[View in Colaboratory](https://colab.research.google.com/github/davidvela/testColabGH/blob/master/KaggTUT.ipynb)

# KAGGLE TUT
https://www.kaggle.com/learn/deep-learning

**created: 20.08.2018**

Dan Becker - Data Scientist
Dan has done data science consulting for 6 companies in the Fortune 100 and contributed to the Keras library for deep learning. He has a PhD in Econometrics.

I need to download the utils locally and run it ... or load the models in Colab. 

# Intro - dog pred. 
https://www.kaggle.com/dansbecker/programming-in-tensorflow-and-keras/notebook 

In [0]:
# Imports: 
# 1 read data 
from os.path import join

# 2 pre-processing
import numpy as np
from tensorflow.python.keras.applications.resnet50 import preprocess_input
from tensorflow.python.keras.preprocessing.image import load_img, img_to_array

# 3 model 
from tensorflow.python.keras.applications import ResNet50

# 4 vis
import sys
from decode_predictions import decode_predictions
from IPython.display import Image, display
import json


In [0]:
class_dir = '../input/resnet50/imagenet_class_index.json'
utils_dir = '/kaggle/input/python-utility-code-for-deep-learning-exercises/utils'
image_dir = '../input/dog-breed-identification/train/'
model_weights = '../input/resnet50/resnet50_weights_tf_dim_ordering_tf_kernels.h5'

In [0]:
# read the data ... (dog images)
img_paths = [join(image_dir, filename) for filename in 
                           ['0246f44bb123ce3f91c939861eb97fb7.jpg',
                            '84728e78632c0910a69d33f82e62638c.jpg',
                            '8825e914555803f4c67b26593c9d5aff.jpg',
                            '91a5e8db15bccfb6cfa2df5e8b95ec03.jpg']]


In [0]:
# Function to read and prep images
image_size = 224
def read_and_prep_images(img_paths, img_height=image_size, img_width=image_size):
    imgs = [load_img(img_path, target_size=(img_height, img_width)) for img_path in img_paths]
    img_array = np.array([img_to_array(img) for img in imgs])
    return preprocess_input(img_array)

In [0]:
# 3 create model 
my_model = ResNet50(weights=model_weights)

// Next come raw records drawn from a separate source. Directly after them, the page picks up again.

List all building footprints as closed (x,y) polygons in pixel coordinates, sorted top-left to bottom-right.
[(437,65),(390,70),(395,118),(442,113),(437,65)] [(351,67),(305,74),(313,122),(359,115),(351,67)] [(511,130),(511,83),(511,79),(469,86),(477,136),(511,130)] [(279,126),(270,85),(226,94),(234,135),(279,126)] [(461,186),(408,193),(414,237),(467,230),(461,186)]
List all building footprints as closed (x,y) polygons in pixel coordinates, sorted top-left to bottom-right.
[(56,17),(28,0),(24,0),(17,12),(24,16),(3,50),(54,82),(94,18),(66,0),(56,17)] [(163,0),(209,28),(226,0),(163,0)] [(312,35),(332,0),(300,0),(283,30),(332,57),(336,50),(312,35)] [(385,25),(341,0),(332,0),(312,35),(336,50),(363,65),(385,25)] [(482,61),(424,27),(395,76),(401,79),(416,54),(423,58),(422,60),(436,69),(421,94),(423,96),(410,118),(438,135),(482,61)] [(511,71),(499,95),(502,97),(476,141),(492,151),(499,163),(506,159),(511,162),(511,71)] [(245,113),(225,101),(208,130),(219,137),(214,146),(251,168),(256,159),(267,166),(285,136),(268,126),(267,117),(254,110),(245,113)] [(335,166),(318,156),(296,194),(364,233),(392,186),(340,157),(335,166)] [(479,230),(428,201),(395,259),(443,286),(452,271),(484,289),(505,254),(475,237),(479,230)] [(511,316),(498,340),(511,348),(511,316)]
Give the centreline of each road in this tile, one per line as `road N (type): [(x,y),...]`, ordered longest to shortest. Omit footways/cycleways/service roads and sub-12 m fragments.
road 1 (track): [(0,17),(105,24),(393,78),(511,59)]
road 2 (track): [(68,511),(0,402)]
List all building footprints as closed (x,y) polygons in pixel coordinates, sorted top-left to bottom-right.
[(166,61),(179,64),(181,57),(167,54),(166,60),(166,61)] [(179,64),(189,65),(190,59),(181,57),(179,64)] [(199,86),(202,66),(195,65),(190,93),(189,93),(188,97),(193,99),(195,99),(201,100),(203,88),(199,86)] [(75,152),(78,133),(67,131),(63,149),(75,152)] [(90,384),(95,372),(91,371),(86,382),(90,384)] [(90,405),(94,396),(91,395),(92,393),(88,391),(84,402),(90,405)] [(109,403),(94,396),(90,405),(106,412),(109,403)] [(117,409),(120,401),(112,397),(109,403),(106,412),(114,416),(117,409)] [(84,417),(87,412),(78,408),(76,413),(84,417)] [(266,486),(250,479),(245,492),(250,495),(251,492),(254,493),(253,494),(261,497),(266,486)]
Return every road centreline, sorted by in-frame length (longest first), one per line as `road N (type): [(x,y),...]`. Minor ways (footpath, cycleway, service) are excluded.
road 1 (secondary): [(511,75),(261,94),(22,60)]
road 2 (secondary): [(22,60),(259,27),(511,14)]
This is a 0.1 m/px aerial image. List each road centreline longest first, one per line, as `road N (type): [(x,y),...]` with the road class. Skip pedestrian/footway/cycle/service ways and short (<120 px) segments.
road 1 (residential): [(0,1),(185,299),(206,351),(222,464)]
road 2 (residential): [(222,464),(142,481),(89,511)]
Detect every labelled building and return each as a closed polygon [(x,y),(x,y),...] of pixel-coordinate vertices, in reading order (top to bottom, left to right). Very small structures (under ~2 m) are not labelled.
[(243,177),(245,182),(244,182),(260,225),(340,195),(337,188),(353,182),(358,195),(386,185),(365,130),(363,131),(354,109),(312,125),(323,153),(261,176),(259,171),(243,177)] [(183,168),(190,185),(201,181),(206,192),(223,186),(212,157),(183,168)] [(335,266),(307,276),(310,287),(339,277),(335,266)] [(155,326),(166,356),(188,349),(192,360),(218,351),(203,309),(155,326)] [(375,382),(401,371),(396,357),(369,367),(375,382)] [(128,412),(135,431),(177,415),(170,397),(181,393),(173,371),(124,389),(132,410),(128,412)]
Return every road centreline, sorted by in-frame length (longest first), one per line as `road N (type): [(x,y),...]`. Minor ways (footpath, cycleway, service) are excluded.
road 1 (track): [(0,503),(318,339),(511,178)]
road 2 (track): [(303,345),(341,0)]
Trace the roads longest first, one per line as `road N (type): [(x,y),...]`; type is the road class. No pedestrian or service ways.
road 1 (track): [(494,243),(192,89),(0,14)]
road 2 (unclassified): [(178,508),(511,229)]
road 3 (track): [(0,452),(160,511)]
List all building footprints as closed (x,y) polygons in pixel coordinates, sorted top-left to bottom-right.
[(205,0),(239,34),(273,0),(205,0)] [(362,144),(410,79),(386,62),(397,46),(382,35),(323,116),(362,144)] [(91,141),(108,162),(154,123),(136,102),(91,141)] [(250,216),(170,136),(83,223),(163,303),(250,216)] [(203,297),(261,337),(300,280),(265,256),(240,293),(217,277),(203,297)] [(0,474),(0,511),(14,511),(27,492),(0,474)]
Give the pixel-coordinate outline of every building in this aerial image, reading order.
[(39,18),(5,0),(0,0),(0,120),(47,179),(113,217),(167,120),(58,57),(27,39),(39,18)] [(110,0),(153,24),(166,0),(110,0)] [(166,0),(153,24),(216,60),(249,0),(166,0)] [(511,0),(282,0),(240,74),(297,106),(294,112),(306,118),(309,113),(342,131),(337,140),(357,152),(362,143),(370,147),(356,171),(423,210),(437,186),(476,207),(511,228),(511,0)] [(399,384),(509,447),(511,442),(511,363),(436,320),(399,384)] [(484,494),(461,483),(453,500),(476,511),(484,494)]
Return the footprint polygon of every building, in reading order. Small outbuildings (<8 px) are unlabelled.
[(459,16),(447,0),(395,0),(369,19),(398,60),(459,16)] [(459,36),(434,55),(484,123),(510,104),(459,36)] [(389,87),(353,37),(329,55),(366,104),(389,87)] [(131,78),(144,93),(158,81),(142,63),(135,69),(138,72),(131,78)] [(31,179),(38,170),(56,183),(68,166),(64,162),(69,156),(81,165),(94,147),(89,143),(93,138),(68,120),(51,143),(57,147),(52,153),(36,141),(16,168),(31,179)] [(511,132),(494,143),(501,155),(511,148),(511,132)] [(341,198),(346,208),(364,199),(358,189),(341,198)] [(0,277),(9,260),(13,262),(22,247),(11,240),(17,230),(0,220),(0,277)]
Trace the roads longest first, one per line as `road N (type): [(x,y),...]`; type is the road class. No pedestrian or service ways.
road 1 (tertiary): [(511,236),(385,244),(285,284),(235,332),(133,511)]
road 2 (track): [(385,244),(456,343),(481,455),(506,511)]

test_data = read_and_prep_images(img_paths)
preds = my_model.predict(test_data)

In [0]:

def decode_predictions(preds, top=5, class_list_path=None):
  """Decodes the prediction of an ImageNet model.
  Arguments:
      preds: Numpy tensor encoding a batch of predictions.
      top: integer, how many top-guesses to return.
      class_list_path: Path to the canonical imagenet_class_index.json file
  Returns:
      A list of lists of top class prediction tuples
      `(class_name, class_description, score)`.
      One list of tuples per sample in batch input.
  Raises:
      ValueError: in case of invalid shape of the `pred` array
          (must be 2D).
  """
  if len(preds.shape) != 2 or preds.shape[1] != 1000:
    raise ValueError('`decode_predictions` expects '
                     'a batch of predictions '
                     '(i.e. a 2D array of shape (samples, 1000)). '
                     'Found array with shape: ' + str(preds.shape))
  CLASS_INDEX = json.load(open(class_list_path))
  results = []
  for pred in preds:
    top_indices = pred.argsort()[-top:][::-1]
    result = [tuple(CLASS_INDEX[str(i)]) + (pred[i],) for i in top_indices]
    result.sort(key=lambda x: x[2], reverse=True)
    results.append(result)
  return results


In [0]:
# visualize predictions 

# Add directory holding utility functions to path to allow importing
sys.path.append(utils_dir)

most_likely_labels = decode_predictions(preds, top=3, class_list_path=class_dir)

for i, img_path in enumerate(img_paths):
    display(Image(img_path))
    print(most_likely_labels[i])

# Transfer Learning


In [0]:
pass

# 1 - model specification 
from tensorflow.python.keras.applications import ResNet50
from tensorflow.python.keras.models import Sequential
from tensorflow.python.keras.layers import Dense, Flatten, GlobalAveragePooling2D

num_classes = 2
resnet_weights_path = '../input/resnet50/resnet50_weights_tf_dim_ordering_tf_kernels_notop.h5'

my_new_model = Sequential()
my_new_model.add(ResNet50(include_top=False, pooling='avg', weights=resnet_weights_path))
my_new_model.add(Dense(num_classes, activation='softmax'))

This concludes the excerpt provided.